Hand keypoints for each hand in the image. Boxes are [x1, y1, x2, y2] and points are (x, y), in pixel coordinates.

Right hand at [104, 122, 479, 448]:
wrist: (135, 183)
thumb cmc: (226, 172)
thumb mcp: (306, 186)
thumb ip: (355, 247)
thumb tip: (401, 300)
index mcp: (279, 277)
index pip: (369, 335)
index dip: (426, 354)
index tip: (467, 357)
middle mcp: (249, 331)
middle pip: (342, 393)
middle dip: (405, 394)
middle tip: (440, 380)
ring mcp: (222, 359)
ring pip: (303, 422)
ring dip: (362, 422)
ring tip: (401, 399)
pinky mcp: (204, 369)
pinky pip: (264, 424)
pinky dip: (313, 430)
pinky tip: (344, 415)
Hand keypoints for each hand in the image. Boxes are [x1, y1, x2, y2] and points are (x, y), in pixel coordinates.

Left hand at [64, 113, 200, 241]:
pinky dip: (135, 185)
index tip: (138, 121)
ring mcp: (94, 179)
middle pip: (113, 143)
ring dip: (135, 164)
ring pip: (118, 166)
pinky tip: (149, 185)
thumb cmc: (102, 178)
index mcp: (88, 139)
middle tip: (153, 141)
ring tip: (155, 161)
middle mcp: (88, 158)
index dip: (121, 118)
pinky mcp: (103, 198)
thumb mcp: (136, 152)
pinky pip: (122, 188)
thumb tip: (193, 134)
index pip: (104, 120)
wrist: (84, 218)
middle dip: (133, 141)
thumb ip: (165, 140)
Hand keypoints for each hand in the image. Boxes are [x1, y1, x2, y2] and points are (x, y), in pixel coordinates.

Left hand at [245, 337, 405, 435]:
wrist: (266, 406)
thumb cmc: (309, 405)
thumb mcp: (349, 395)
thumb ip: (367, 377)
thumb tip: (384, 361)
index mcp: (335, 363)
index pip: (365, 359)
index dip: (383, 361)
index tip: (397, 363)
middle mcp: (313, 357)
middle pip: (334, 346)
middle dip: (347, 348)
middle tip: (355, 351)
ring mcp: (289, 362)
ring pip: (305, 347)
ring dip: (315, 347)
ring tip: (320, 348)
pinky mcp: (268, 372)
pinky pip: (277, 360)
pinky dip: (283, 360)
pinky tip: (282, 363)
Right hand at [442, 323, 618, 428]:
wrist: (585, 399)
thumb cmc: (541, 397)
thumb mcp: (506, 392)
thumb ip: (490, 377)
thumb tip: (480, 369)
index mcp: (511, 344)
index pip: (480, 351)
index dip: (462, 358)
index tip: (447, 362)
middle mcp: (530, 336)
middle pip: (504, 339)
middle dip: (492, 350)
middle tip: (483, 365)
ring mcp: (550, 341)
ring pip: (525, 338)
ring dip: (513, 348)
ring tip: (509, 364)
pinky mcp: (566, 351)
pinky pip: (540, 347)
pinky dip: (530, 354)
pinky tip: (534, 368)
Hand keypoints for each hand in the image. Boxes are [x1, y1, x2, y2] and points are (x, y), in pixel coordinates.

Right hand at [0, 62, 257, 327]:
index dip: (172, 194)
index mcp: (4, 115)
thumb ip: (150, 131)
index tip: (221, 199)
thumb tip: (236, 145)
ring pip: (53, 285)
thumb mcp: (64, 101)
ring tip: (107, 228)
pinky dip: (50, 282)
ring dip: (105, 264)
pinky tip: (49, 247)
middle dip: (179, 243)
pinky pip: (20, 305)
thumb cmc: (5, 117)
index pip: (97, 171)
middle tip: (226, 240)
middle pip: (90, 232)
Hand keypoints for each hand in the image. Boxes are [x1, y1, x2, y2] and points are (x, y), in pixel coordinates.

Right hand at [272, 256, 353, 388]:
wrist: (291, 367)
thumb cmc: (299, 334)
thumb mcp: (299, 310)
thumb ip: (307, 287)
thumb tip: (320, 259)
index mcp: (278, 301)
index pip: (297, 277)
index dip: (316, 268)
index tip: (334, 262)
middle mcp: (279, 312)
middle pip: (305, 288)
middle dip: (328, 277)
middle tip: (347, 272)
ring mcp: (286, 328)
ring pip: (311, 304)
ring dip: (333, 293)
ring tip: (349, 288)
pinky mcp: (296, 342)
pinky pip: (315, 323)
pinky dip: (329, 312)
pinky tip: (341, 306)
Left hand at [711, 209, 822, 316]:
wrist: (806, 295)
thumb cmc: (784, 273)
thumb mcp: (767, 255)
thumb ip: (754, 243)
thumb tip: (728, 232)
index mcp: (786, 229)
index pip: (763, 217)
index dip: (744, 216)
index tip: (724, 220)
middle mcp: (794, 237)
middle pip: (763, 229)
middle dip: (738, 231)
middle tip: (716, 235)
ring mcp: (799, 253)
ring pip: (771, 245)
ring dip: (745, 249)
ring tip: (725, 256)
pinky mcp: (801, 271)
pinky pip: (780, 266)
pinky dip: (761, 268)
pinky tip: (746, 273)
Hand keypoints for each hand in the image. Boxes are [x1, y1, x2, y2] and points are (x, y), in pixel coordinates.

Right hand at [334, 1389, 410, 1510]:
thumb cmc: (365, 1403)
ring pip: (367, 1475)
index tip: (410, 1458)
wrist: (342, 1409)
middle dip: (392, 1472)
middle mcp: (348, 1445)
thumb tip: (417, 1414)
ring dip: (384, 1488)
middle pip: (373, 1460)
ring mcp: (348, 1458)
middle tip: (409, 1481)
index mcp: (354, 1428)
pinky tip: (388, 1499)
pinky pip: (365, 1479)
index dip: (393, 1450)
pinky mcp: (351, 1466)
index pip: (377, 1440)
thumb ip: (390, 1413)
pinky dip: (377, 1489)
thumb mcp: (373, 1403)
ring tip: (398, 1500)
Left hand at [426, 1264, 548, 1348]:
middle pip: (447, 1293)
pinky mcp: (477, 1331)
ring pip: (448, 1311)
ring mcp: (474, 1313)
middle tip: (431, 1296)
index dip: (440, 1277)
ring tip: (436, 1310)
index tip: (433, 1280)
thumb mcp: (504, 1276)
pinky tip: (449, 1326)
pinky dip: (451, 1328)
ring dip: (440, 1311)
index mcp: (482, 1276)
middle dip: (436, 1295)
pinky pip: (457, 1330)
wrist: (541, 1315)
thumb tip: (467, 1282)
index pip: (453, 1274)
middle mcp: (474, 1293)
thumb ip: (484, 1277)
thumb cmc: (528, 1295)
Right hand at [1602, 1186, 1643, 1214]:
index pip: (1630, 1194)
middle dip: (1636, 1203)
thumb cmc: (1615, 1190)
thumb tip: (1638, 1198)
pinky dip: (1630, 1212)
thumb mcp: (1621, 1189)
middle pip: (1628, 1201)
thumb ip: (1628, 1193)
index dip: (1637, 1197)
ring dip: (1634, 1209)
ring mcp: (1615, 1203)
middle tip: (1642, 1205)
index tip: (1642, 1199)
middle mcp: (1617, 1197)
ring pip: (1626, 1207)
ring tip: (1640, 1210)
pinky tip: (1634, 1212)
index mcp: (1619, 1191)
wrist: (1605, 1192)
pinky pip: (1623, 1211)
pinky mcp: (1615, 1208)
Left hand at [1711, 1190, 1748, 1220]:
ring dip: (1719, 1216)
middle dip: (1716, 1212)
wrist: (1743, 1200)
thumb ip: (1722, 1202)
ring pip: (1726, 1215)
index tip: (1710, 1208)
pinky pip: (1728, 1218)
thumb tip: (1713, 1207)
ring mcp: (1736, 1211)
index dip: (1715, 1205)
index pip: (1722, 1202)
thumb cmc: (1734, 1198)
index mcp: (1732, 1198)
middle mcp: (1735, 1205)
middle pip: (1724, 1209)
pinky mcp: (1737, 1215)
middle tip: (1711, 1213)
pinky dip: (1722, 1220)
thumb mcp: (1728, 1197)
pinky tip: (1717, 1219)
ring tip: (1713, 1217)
────────────────
When you reach the line with "ring pip: (303, 422)" in the records above, start writing out lines exactly, and stop once the line with "middle dip: (347, 348)" has been written; include nothing else.

Answer box:
ring pip: (303, 422)
ring dip: (362, 422)
ring tip: (401, 399)
pinky mcp: (204, 369)
pinky pip: (264, 424)
pinky dip: (313, 430)
pinky tip: (344, 415)
Hand keypoints for each hand in the image. Boxes are [x1, y1, x2, y2] and points are (x, y), in pixel coordinates.

Left hand at [64, 113, 200, 241]:
pinky dip: (135, 185)
index tip: (138, 121)
ring mcp: (94, 179)
middle pip: (113, 143)
ring dip: (135, 164)
ring pip: (118, 166)
pinky tip: (149, 185)
thumb cmc: (102, 178)
index mcp: (88, 139)
middle tip: (153, 141)
ring tip: (155, 161)
middle mcp: (88, 158)
index dip: (121, 118)
pinky mcp: (103, 198)
thumb mcp: (136, 152)
pinky pip: (122, 188)
thumb tip: (193, 134)
index pip: (104, 120)
wrist: (84, 218)
middle dip: (133, 141)
thumb ip: (165, 140)
Hand keypoints for each hand in the image. Boxes are [x1, y1, x2, y2] and points are (x, y), in pixel coordinates.

Left hand at [245, 337, 405, 435]:
wrist: (266, 406)
thumb cmc: (309, 405)
thumb mcp: (349, 395)
thumb ip: (367, 377)
thumb tip: (384, 361)
index mcp: (335, 363)
index pip: (365, 359)
index dip: (383, 361)
index tip: (397, 363)
middle mcp: (313, 357)
middle pip: (334, 346)
middle dip: (347, 348)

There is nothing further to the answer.